Request –
For the string "cuando", search the entries below and copy every line where it appears.

Entries taken from a collection:
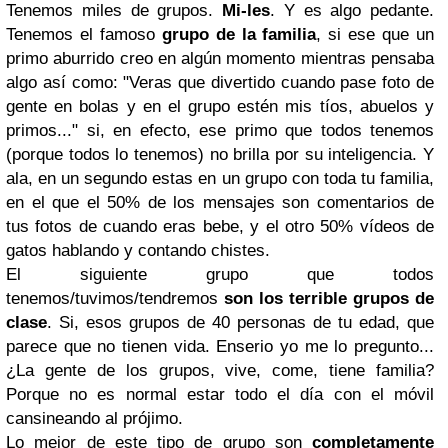
Tenemos miles de grupos.
Mi-les
. Y es algo pedante.
Tenemos el famoso
grupo de la familia
, si ese que un
primo aburrido creo en algún momento mientras pensaba
algo así como: "Veras que divertido cuando pase foto de
gente en bolas y en el grupo estén mis tíos, abuelos y
primos..." si, en efecto, ese primo que todos tenemos
(porque todos lo tenemos) no brilla por su inteligencia. Y
ala, en un segundo estas en un grupo con toda tu familia,
en el que el 50% de los mensajes son comentarios de
tus fotos de cuando eras bebe, y el otro 50% vídeos de
gatos hablando y contando chistes.
El siguiente grupo que todos
tenemos/tuvimos/tendremos
son los terrible grupos de
clase
. Si, esos grupos de 40 personas de tu edad, que
parece que no tienen vida. Enserio yo me lo pregunto...
¿La gente de los grupos, vive, come, tiene familia?
Porque no es normal estar todo el día con el móvil
cansineando al prójimo.
Lo mejor de este tipo de grupo son
completamente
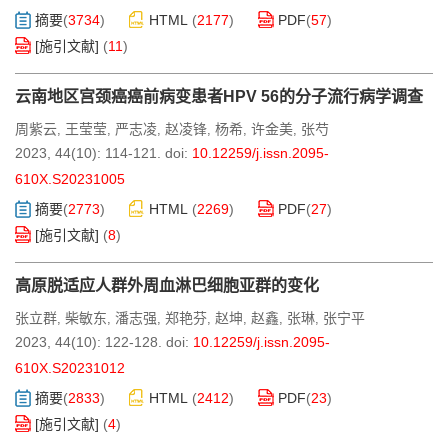
摘要
(
3734
)
HTML
(
2177
)
PDF
(
57
)
[施引文献]
(
11
)
云南地区宫颈癌癌前病变患者HPV 56的分子流行病学调查
周紫云
王莹莹
严志凌
赵凌锋
杨希
许金美
张芍
,
,
,
,
,
,
2023, 44(10): 114-121.
doi:
10.12259/j.issn.2095-
610X.S20231005
摘要
(
2773
)
HTML
(
2269
)
PDF
(
27
)
[施引文献]
(
8
)
高原脱适应人群外周血淋巴细胞亚群的变化
张立群
柴敏东
潘志强
郑艳芬
赵坤
赵鑫
张琳
张宁平
,
,
,
,
,
,
,
2023, 44(10): 122-128.
doi:
10.12259/j.issn.2095-
610X.S20231012
摘要
(
2833
)
HTML
(
2412
)
PDF
(
23
)
[施引文献]
(
4
)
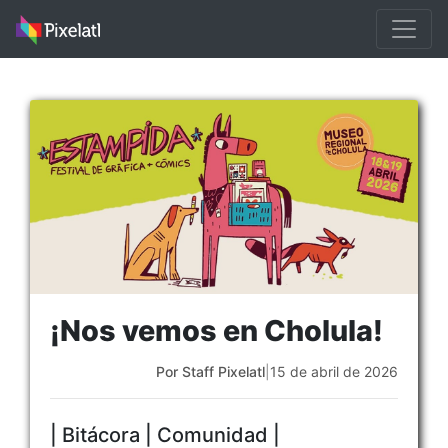
¡Nos vemos en Cholula!
Por Staff Pixelatl
|
15 de abril de 2026
| Bitácora | Comunidad |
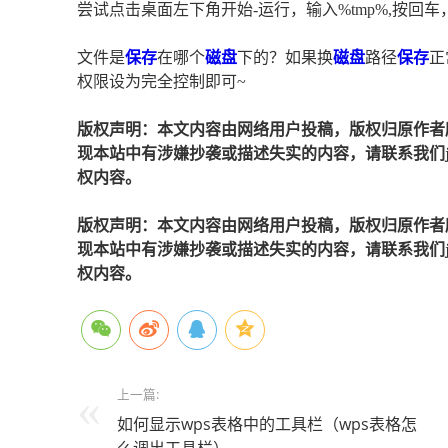
尝试点击桌面左下角开始-运行，输入%tmp%,按回
文件是
保存
在哪个
磁盘
下的？如果换
磁盘
路径
保存
正
权限设为完全控制即可~
版权声明：本文内容由网络用户投稿，版权归原作者
现本站中有涉嫌抄袭或描述失实的内容，请联系我们jiaso
权内容。
版权声明：本文内容由网络用户投稿，版权归原作者
现本站中有涉嫌抄袭或描述失实的内容，请联系我们jiaso
权内容。
上一篇:
如何显示wps表格中的工具栏（wps表格怎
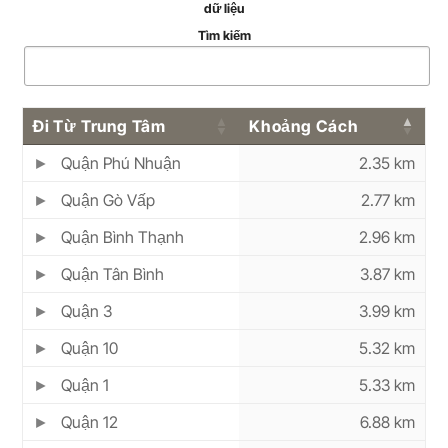
dữ liệu
Tìm kiếm
Đi Từ Trung Tâm
Khoảng Cách
Quận Phú Nhuận
2.35 km
Quận Gò Vấp
2.77 km
Quận Bình Thạnh
2.96 km
Quận Tân Bình
3.87 km
Quận 3
3.99 km
Quận 10
5.32 km
Quận 1
5.33 km
Quận 12
6.88 km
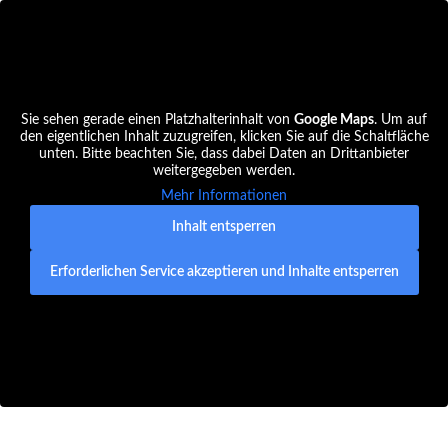
Sie sehen gerade einen Platzhalterinhalt von
Google Maps
. Um auf
den eigentlichen Inhalt zuzugreifen, klicken Sie auf die Schaltfläche
unten. Bitte beachten Sie, dass dabei Daten an Drittanbieter
weitergegeben werden.
Mehr Informationen
Inhalt entsperren
Erforderlichen Service akzeptieren und Inhalte entsperren
© 2020 | Werbeagentur LAWRENZ – Die Qualitäter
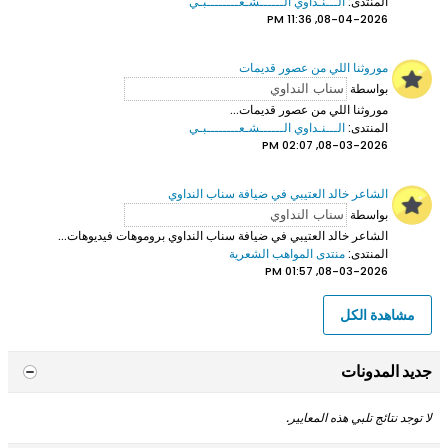
المنتدى:
الـــنـداوي الــــــشـعــــــــبـي
08-04-2026, 11:36 PM
موروثنا اللي من عصور قديمات
بواسطة
موروثنا اللي من عصور قديمات...
المنتدى:
الـــنـداوي الــــــشـعــــــــبـي
08-03-2026, 02:07 PM
الشاعر خالد العتيبي في ضيافة سناب النداوي
بواسطة
الشاعر خالد العتيبي
في ضيافة سناب النداوي بروموهات فيديوهات...
المنتدى:
منتدى المواهب الشعرية
08-03-2026, 01:57 PM
مشاهدة الكل
جديد المدونات
لا توجد نتائج تلبي هذه المعايير.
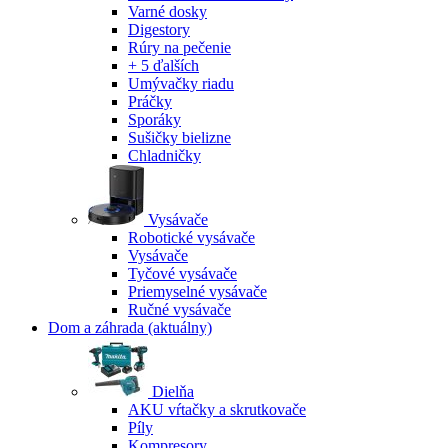
Varné dosky
Digestory
Rúry na pečenie
+ 5 ďalších
Umývačky riadu
Práčky
Sporáky
Sušičky bielizne
Chladničky
Vysávače
Robotické vysávače
Vysávače
Tyčové vysávače
Priemyselné vysávače
Ručné vysávače
Dom a záhrada
(aktuálny)
Dielňa
AKU vŕtačky a skrutkovače
Píly
Kompresory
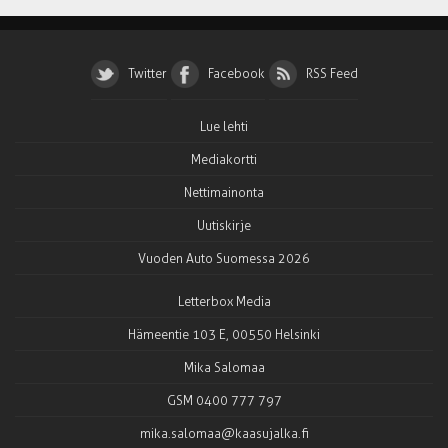
Twitter
Facebook
RSS Feed
Lue lehti
Mediakortti
Nettimainonta
Uutiskirje
Vuoden Auto Suomessa 2026
Letterbox Media
Hämeentie 103 E, 00550 Helsinki
Mika Salomaa
GSM 0400 777 797
mika.salomaa@kaasujalka.fi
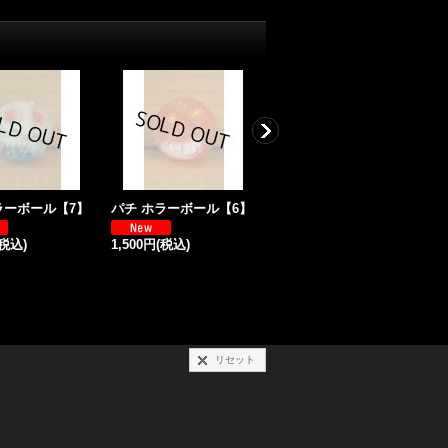
ラーボール【7】
パチ ホラーボール【6】
パチ ホラーボール【5】
(税込)
1,500円
(税込)
1,500円
(税込)
1
リセット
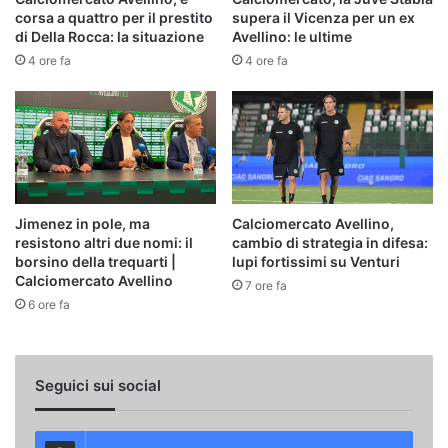
corsa a quattro per il prestito
supera il Vicenza per un ex
di Della Rocca: la situazione
Avellino: le ultime
4 ore fa
4 ore fa
Jimenez in pole, ma
Calciomercato Avellino,
resistono altri due nomi: il
cambio di strategia in difesa:
borsino della trequarti |
lupi fortissimi su Venturi
Calciomercato Avellino
7 ore fa
6 ore fa
Seguici sui social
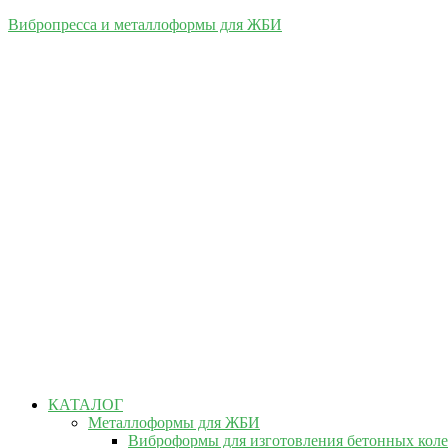
Вибропресса и металлоформы для ЖБИ
КАТАЛОГ
Металлоформы для ЖБИ
Виброформы для изготовления бетонных кол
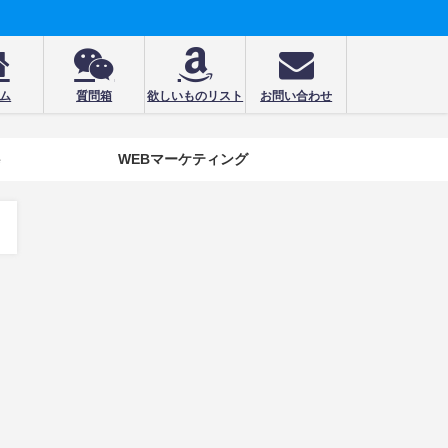
ム
質問箱
欲しいものリスト
お問い合わせ
e
WEBマーケティング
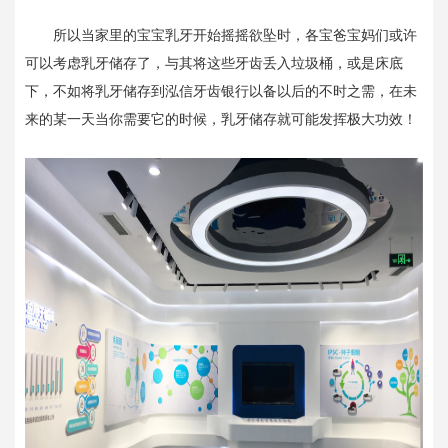
所以当家里的宝宝乳牙开始摇摇欲坠时，各宝爸宝妈们或许
可以考虑乳牙储存了，与其将这些牙齿丢入垃圾桶，或是床底
下，不如将乳牙储存到泓信牙齿银行以备以后的不时之需，在未
来的某一天当你需要它的时候，乳牙储存就可能发挥极大功效！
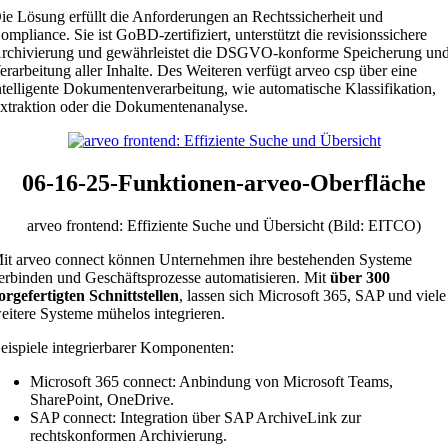
ie Lösung erfüllt die Anforderungen an Rechtssicherheit und
ompliance. Sie ist GoBD-zertifiziert, unterstützt die revisionssichere
rchivierung und gewährleistet die DSGVO-konforme Speicherung un
erarbeitung aller Inhalte. Des Weiteren verfügt arveo csp über eine
ntelligente Dokumentenverarbeitung, wie automatische Klassifikation,
xtraktion oder die Dokumentenanalyse.
06-16-25-Funktionen-arveo-Oberfläche
arveo frontend: Effiziente Suche und Übersicht (Bild: EITCO)
it arveo connect können Unternehmen ihre bestehenden Systeme
erbinden und Geschäftsprozesse automatisieren. Mit
über 300
orgefertigten Schnittstellen
, lassen sich Microsoft 365, SAP und viele
eitere Systeme mühelos integrieren.
eispiele integrierbarer Komponenten:
Microsoft 365 connect: Anbindung von Microsoft Teams,
SharePoint, OneDrive.
SAP connect: Integration über SAP ArchiveLink zur
rechtskonformen Archivierung.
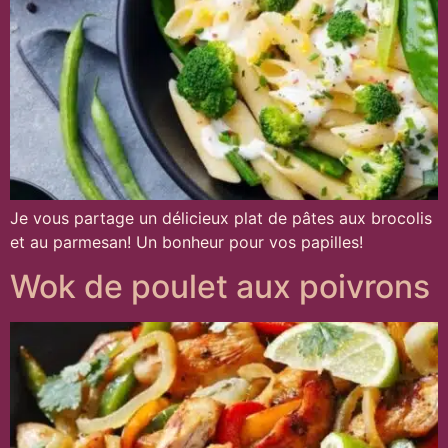
Je vous partage un délicieux plat de pâtes aux brocolis
et au parmesan! Un bonheur pour vos papilles!
Wok de poulet aux poivrons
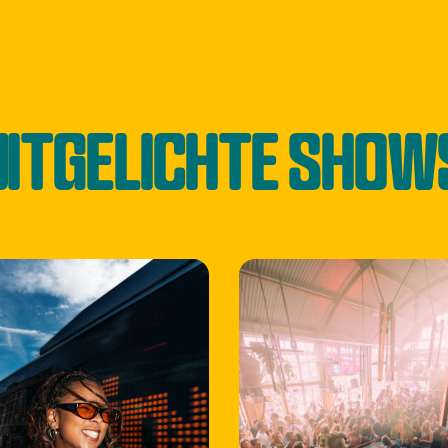
UITGELICHTE SHOW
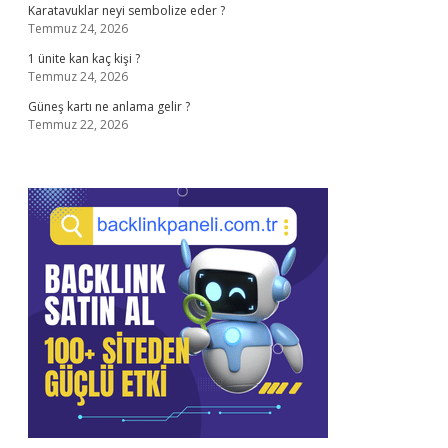
Karatavuklar neyi sembolize eder ?
Temmuz 24, 2026
1 ünite kan kaç kişi ?
Temmuz 24, 2026
Güneş kartı ne anlama gelir ?
Temmuz 22, 2026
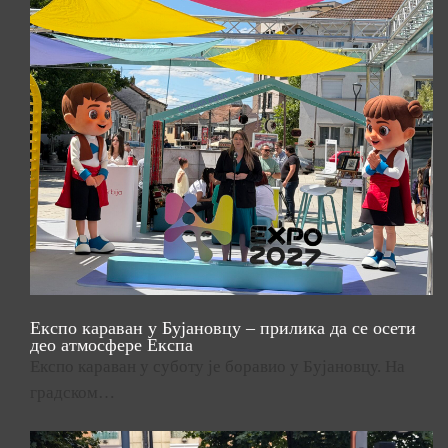
Експо караван у Бујановцу – прилика да се осети
део атмосфере Експа
Експо караван у суботу је боравио у Бујановцу. На
градском…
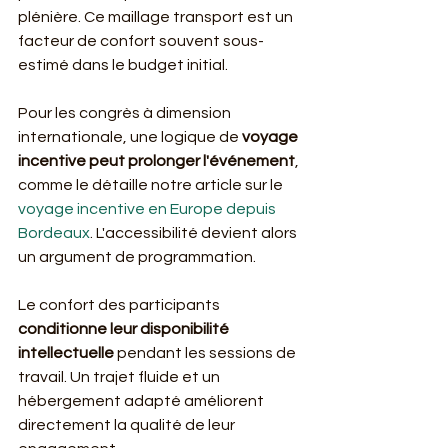
plénière. Ce maillage transport est un 
facteur de confort souvent sous-
estimé dans le budget initial.
Pour les congrès à dimension 
internationale, une logique de 
voyage 
incentive peut prolonger l'événement
, 
comme le détaille notre article sur le 
voyage incentive en Europe depuis 
Bordeaux
. L'accessibilité devient alors 
un argument de programmation.
Le confort des participants 
conditionne leur disponibilité 
intellectuelle
 pendant les sessions de 
travail. Un trajet fluide et un 
hébergement adapté améliorent 
directement la qualité de leur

Your response –
algo así como: "Veras que divertido cuando pase foto de
tus fotos de cuando eras bebe, y el otro 50% vídeos de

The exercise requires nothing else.